Given exercise:
Copy the entries below word for word, from the line containing "class: Polypodiopsida" through the end of the entries.

Records supplied:
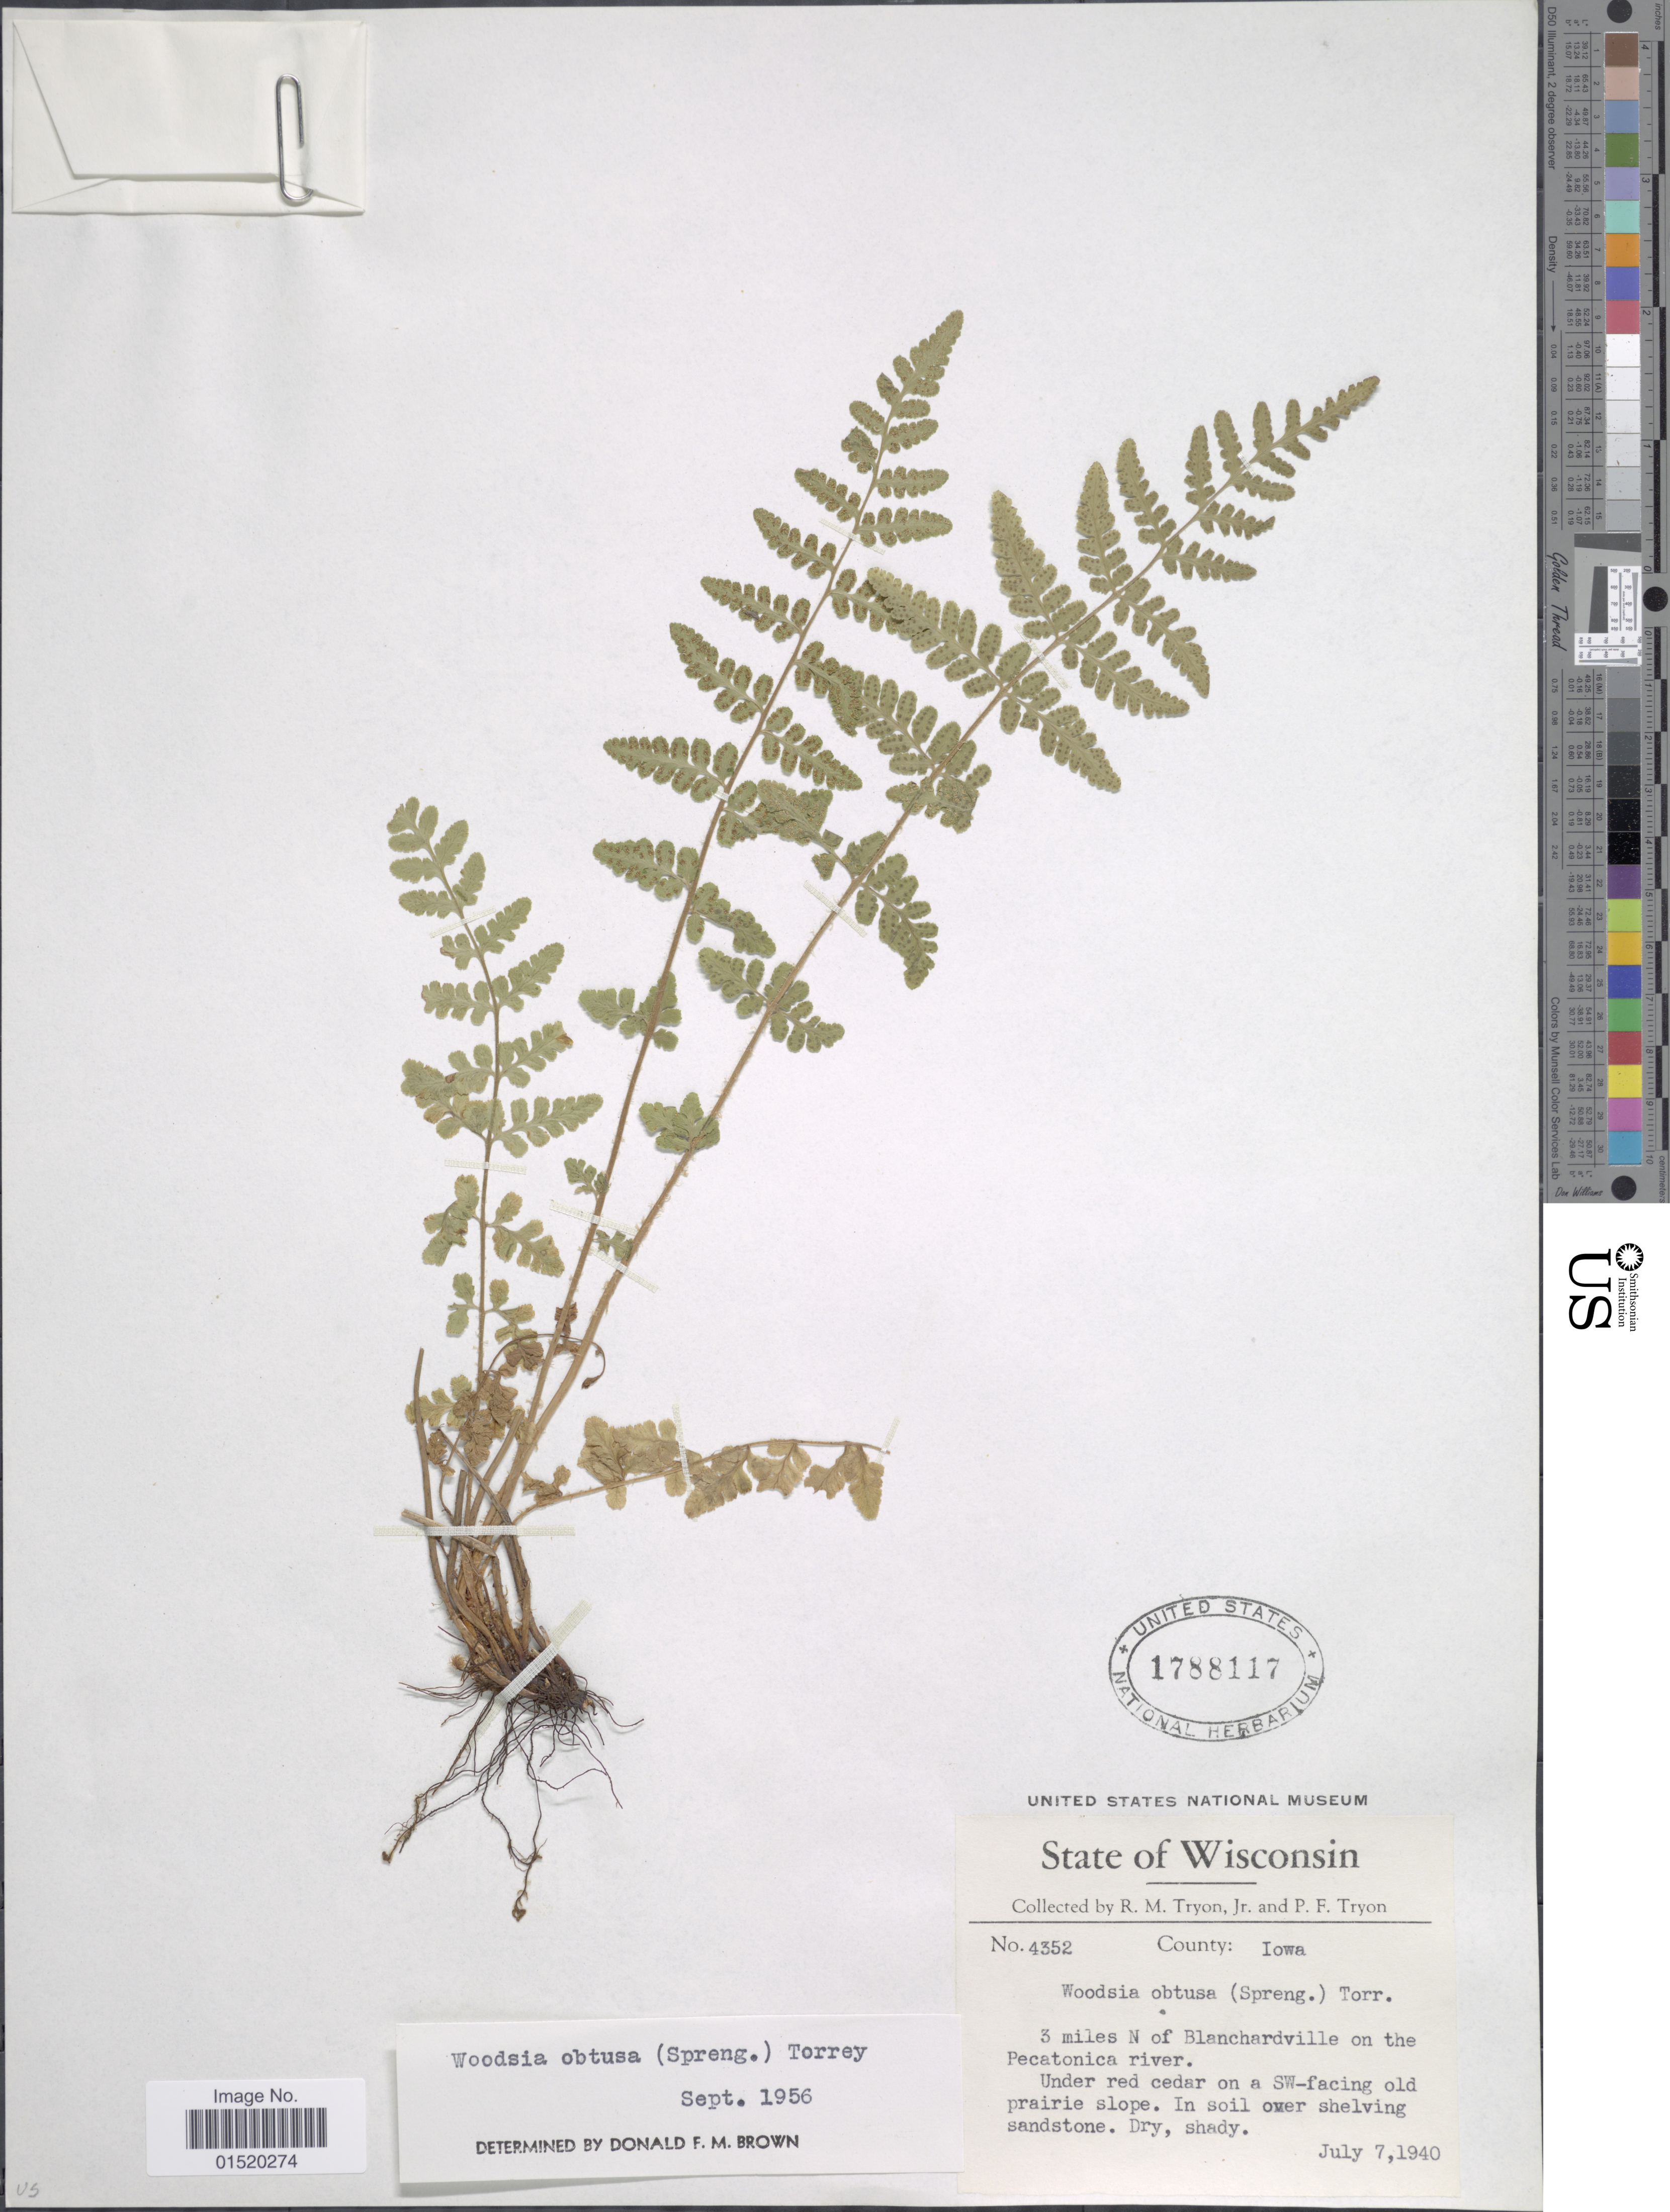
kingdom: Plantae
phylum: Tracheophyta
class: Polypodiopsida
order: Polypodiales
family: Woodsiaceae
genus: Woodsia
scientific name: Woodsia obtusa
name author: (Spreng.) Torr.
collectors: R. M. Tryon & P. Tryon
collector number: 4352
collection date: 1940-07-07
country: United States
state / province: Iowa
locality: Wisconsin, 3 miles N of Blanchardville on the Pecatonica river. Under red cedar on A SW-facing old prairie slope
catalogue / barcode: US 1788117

Answer for this exercise:
class: Polypodiopsida
order: Polypodiales
family: Woodsiaceae
genus: Woodsia
scientific name: Woodsia obtusa
name author: (Spreng.) Torr.
collectors: R. M. Tryon & P. Tryon
collector number: 4352
collection date: 1940-07-07
country: United States
state / province: Iowa
locality: Wisconsin, 3 miles N of Blanchardville on the Pecatonica river. Under red cedar on A SW-facing old prairie slope
catalogue / barcode: US 1788117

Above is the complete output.